Эта внезапная вспышка удивила Н. Никогда прежде — ни разу в жизни! — он не бунтовал. Даже маленьким мальчиком. А когда повзрослел, и философия обосновала ему бессмысленность насилия, этот метод решения проблем он уже осознанно исключил из своего поведения. Мир был болен насилием, это ранило душу, но ничего не меняло в ней: иммунитет хранил ее от заразы. Неужели только для того, чтобы в конце он все-таки взбунтовался, причем не против конкретного человека, не против какой-то невыносимой ситуации, — против Бога!..
Это было так банально, что Н даже развеселился. Здравствуй, Сатана! Как же я не заметил, что ты уже сидишь рядом? И с чего ты решил, что из меня уже можно лепить все, что тебе заблагорассудится? Ошибся, голубчик. Я знаю — ты ничего не делаешь спонтанно. Ты сперва намечаешь цель, потом анализируешь, потом составляешь план… Ну так ты просчитался! Такое, знаешь ли, случается, и не только с людьми, но и, как видишь, с самой разумной сущностью на свете. А теперь вали отсюда. И прихвати с собой свой бесценный дар — сомнения. Я все равно не смогу воспользоваться ими — мне некуда их приткнуть…
Он ощутил, как в нем поднимается волна. Такая знакомая — и такая забытая: ведь так давно ее не было! Он уже не мог сидеть, не мог думать — нужно было что-то делать. Все равно что — лишь бы делать, лишь бы тратить избыток энергии, пока она не сожгла все внутри.
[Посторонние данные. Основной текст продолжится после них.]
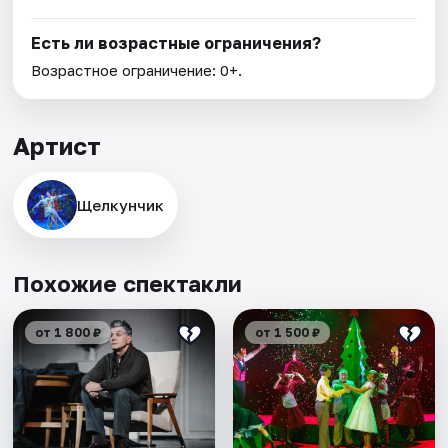
Есть ли возрастные ограничения?
Возрастное ограничение: 0+.
Артист
Щелкунчик
Похожие спектакли
от 1 800 ₽
от 1 500 ₽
Он встал, вышел во двор. Собака радостно прыгнула ему на грудь — этого тоже давно не было, но Н отстранил ее, даже не взглянув: ты мне сейчас не поможешь. Поглядел по сторонам: что? что?.. Вдруг вспомнил, что обещал вскопать грядку. И это было так давно, что в ней, возможно, уже не было нужды, но сейчас нужно было не думать, а делать. Н взял в сарае лопату и пошел на огород. Лопата вошла в землю легко, черный пласт показал свой жирный, лоснящийся бок, и неспешно развалился. Н копал с упоением; это было так хорошо, так хорошо!.. Он копал и копал, не чувствуя ни усталости, ни тяжести в руках, ни сердца. Значит, все правильно, все правильно, бездумно повторял он в такт неудержимой, уверенной лопате. Только один раз он разогнулся, чтобы стереть с горячего лба пот, и увидел, что Мария сидит на крыльце и плачет. Она была счастлива.
Утром приехал Матвей Исаакович. Три больших черных автомобиля остановились у подножья холма, людей в них оказалось меньше, чем можно было ожидать, но к храму Матвей Исаакович пошел один. В храме он пробыл недолго, всего несколько минут. Выйдя наружу, он направился к хате Марии; потом увидал, что Н на огороде, и свернул к нему. Они уселись на крыльце — в такое чудное утро вести его в хату Н не хотел, — но Матвей Исаакович был задавлен только что пережитым тяжелым впечатлением, и потому не замечал ничего вокруг, и даже на Н старался не смотреть.
— Это не храм, — сказал наконец Матвей Исаакович. — Это склеп.
Голос бесцветный. Констатация — и только. Он умел держать удар.